Robert Hensing's Blog
Robert Hensing's Blog

The fragility of the Internets - as demonstrated by Pakistan / Youtube I love how fragile the Internet really is. This is demonstrated from time to time and when it is - I'm

Trogdor
Trogdor

I'm hearing rumblings that the block of YouTube had more to do with videos showing how the elections were rigged, and less to do with the "blasphemous" videos. The latter was simply an easy excuse to block the former.

xan
xan

You said that lucky folks only noticed a 30 minute outage. However, in the timeline you posted there is a 1hr20min gap between action and the first reaction. (18.49 to 20.07) Could you clarify what fixed the bad route problem for any affected parties after about 30 minutes, and when was that countermeasure taken?

Data Center Knowledge
Data Center Knowledge

How to Avoid Another Major IP Hijacking YouTube isn't the first site to have its IP space hijacked. Some history, and a look at existing preventive measures.

lamib
lamib

Wait: the order PDF mentions a specific video. It has been deleted due to a "terms of use violation": what was it?

Data Center Knowledge
Data Center Knowledge

YouTube Offline, Pakistan Telecom Blamed YouTube was offline for about two hours Sunday, sparking a debate about whether the outage was caused by an effort by Pakistan to block the site.

Telco 2.0
Telco 2.0

Ring!
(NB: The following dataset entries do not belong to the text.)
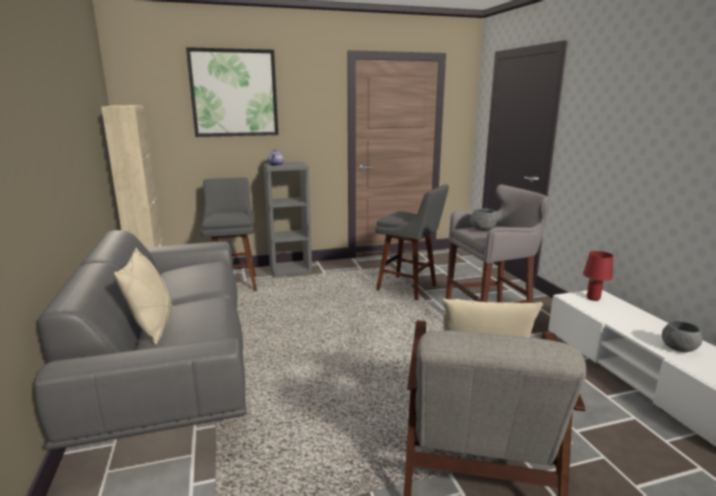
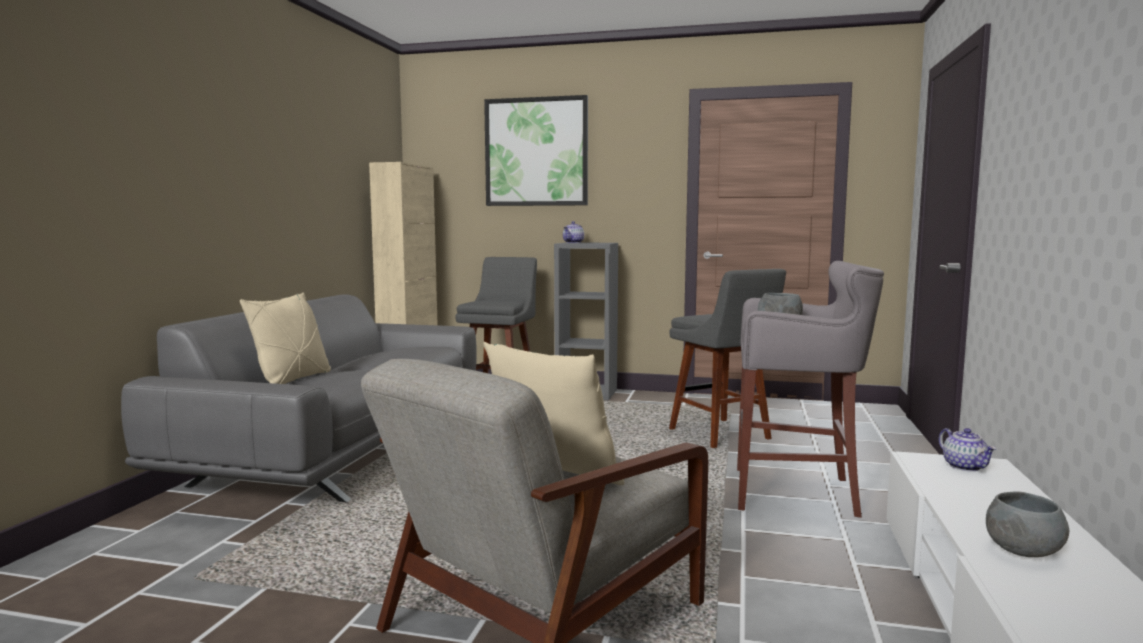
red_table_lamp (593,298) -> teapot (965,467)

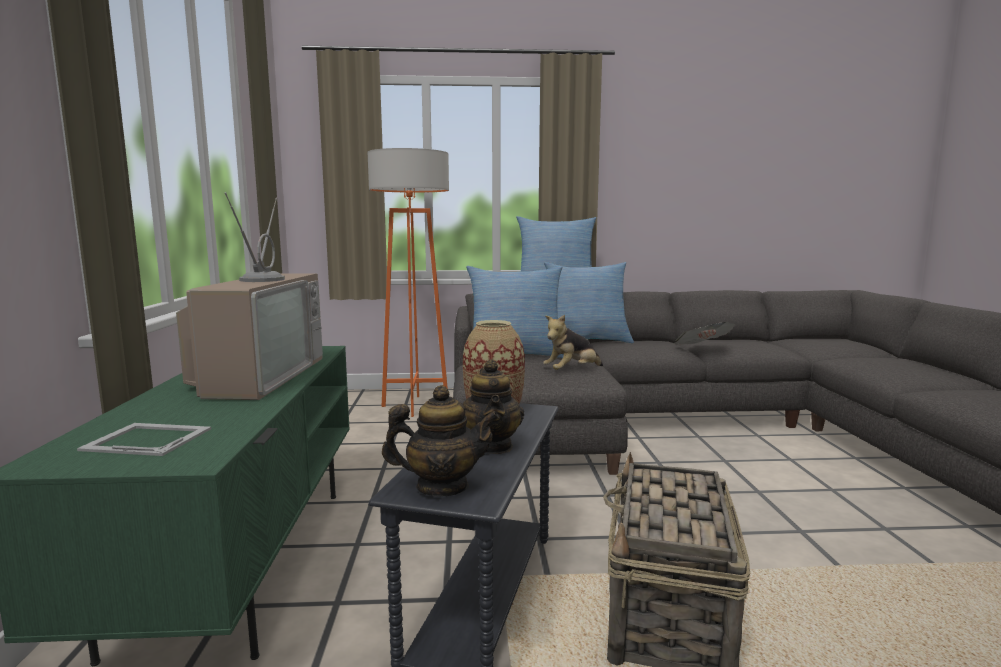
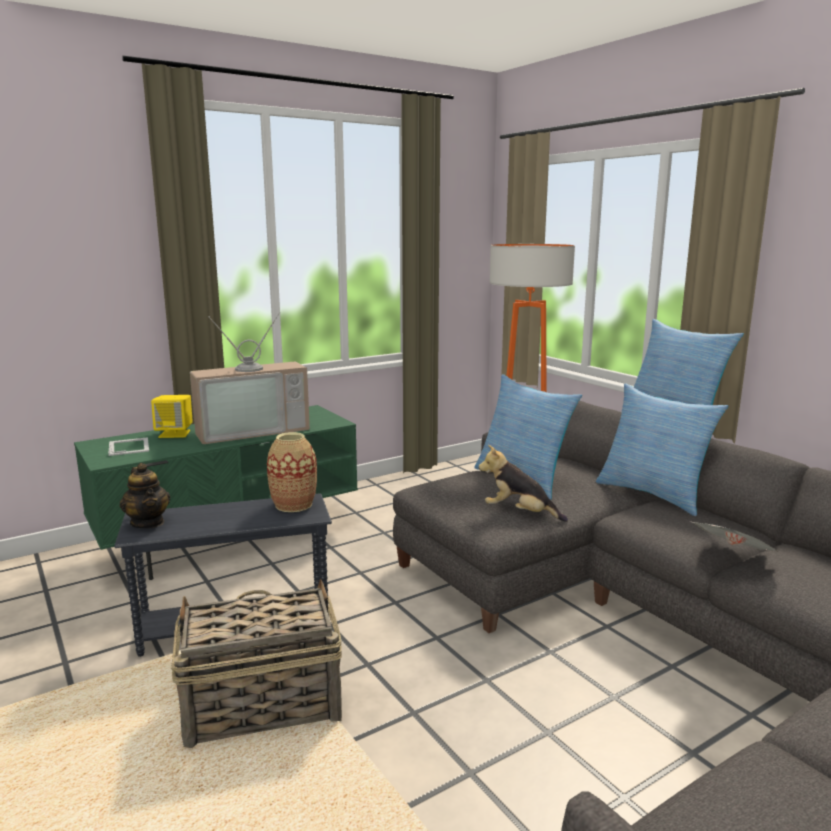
teapot (491,446) -> none
none -> yellow_speaker (175,434)

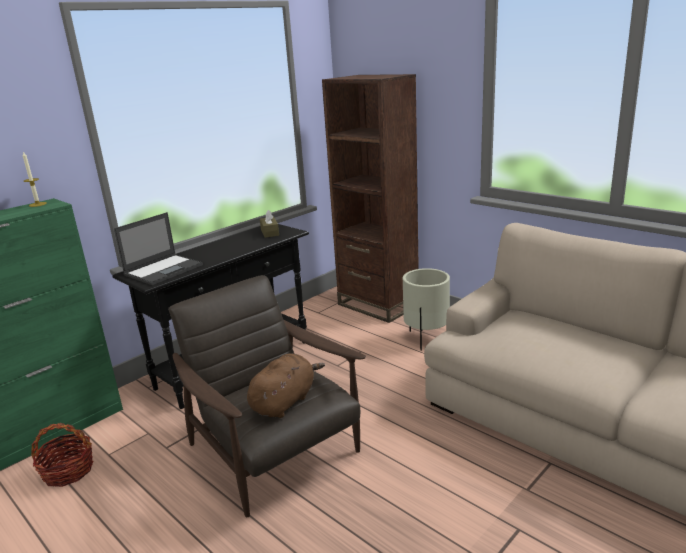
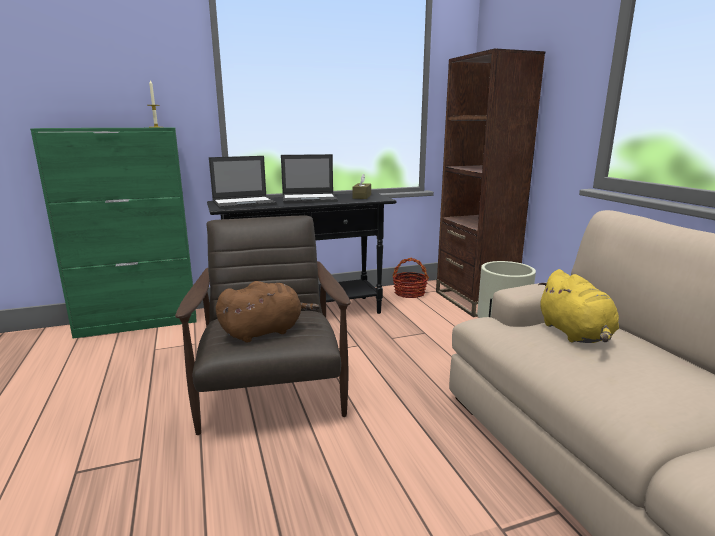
basket (68,471) -> basket (409,293), relocated
none -> laptop (310,199)
none -> yellow_plush_toy (575,334)

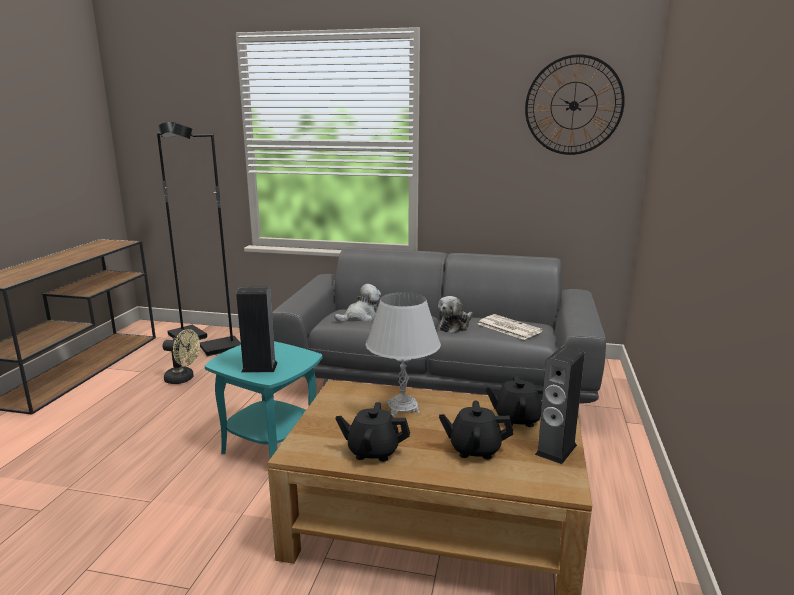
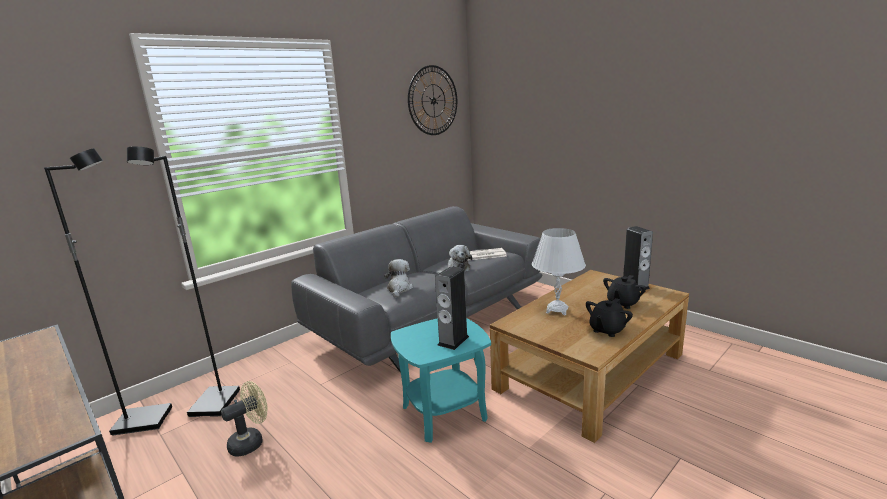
black_teapot (517,419) -> none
Ring! Hot News, 25th February 2008 Concentrated links, every Monday.

billso.com
billso.com

Pakistan blocks YouTube, breaks trust Earlier today, we noticed that YouTube was not available. An ISP in Pakistan, PieNet, single-handedly blocked global access to the popular video site for two hours, according to multiple reports on the Times of London, ZDnet, ReneSys, OpenDNS and Data ...

exact
exact

Pakistan hijacks YouTube Bookmarked your post over at Blog Bookmarker.com!